コントラスト~「て・そ・ら」横内航編~
腕時計を確認すると、もうちょっとで電車が出る時間だった。別に急ぐ必要はないのに俺はクセで走り出す。
間に合うか?・・・ちょっとキツイか、いやでも頑張れば――――――――・・・・
その時、遠くの改札口を通っていく、見覚えのある黒髪揺れる背中を発見した。
「あ」
――――――――――佐伯だ!!
練習でクタクタのはずの足に力がこもり、ぐんとスピードを上げる。
絶対間に合ってみせる。そうしたらチャンスがあるかも、電車の中であれも返せるかも――――――――――
神業のように定期券を滑り込ませて、転げ落ちる勢いで階段を駆け下りる。そして、ちゃんと無事に間に合ったのだ。
ただし。
俺は肩で息をしながら汗だくの額を腕でぬぐって顔をしかめた。
相手には、連れがいますっと。
何と俺の隣の席の女子には他の女の子が一緒にいたのだ。見たことはない顔なので、同学年ではないのかもしれない。

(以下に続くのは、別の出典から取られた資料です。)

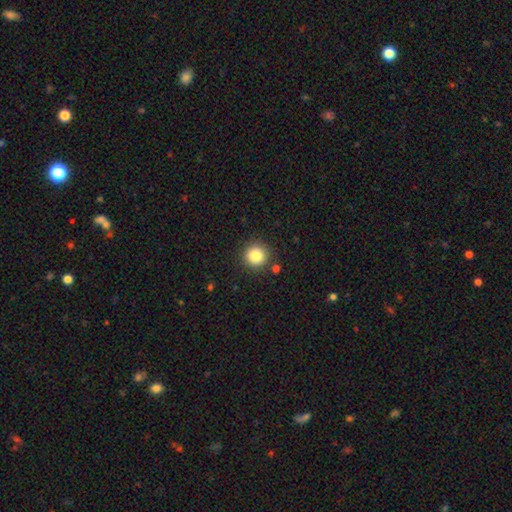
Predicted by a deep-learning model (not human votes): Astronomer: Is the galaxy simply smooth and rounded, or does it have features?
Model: smooth — 86%.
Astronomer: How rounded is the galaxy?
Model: round — 94%.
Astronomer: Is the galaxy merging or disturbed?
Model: none — 87%.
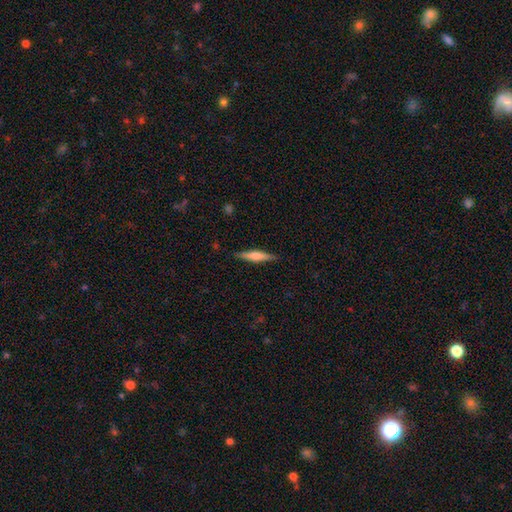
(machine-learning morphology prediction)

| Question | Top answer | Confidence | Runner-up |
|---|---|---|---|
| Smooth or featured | featured or disk | 51% | smooth (43%) |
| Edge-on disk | yes | 97% | no (3%) |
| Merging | none | 89% | minor disturbance (8%) |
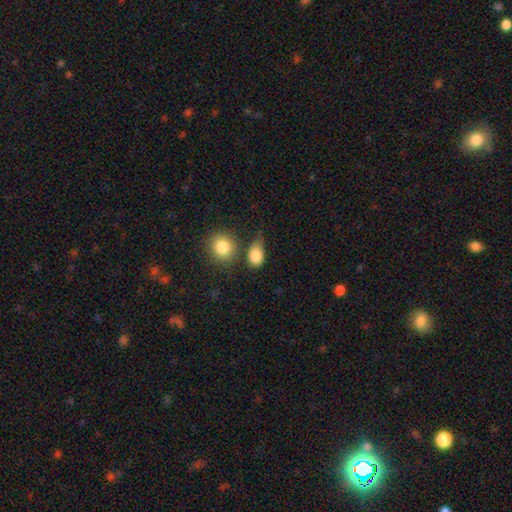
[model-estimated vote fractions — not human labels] Morphology: type=smooth (85%); roundness=in between (70%); merging=none (46%).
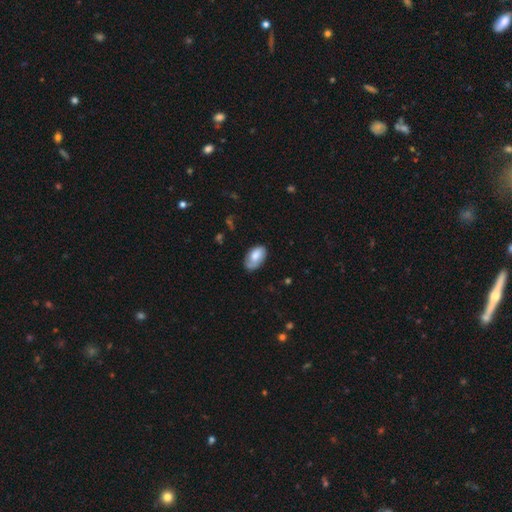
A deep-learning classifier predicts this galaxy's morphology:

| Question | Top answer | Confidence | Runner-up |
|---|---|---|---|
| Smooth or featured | smooth | 69% | featured or disk (24%) |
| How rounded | in between | 93% | round (5%) |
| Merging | none | 64% | minor disturbance (27%) |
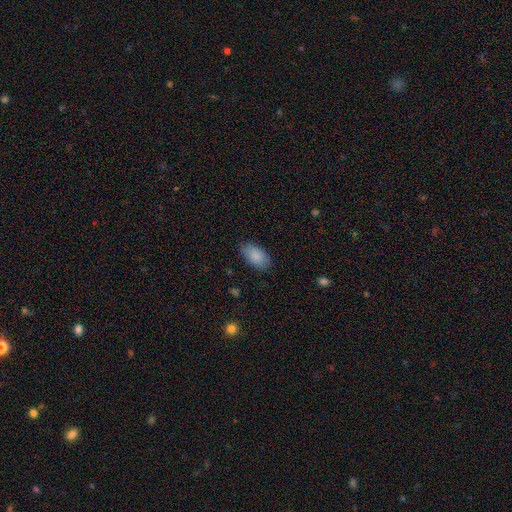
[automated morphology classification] This appears to be a smooth galaxy with no disk features (88%) that is in between round and cigar-shaped (94%). Merging: none (82%).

といってもマンモス学校のうちの高校では同級生でも3年間で一度も見ないってこともザラにあるらしいから、断言は出来ないけど。
・・・くそ、近づけないじゃんよ。
連れがいる、それも大して親しくない女子に気軽に声をかけられるような度胸は、残念ながら俺にはない。
ふうーと深呼吸をして、とにかく呼吸を元に戻すことに集中した。
チャンスを待つんだ。もしかしたら、返せるかもしれないし。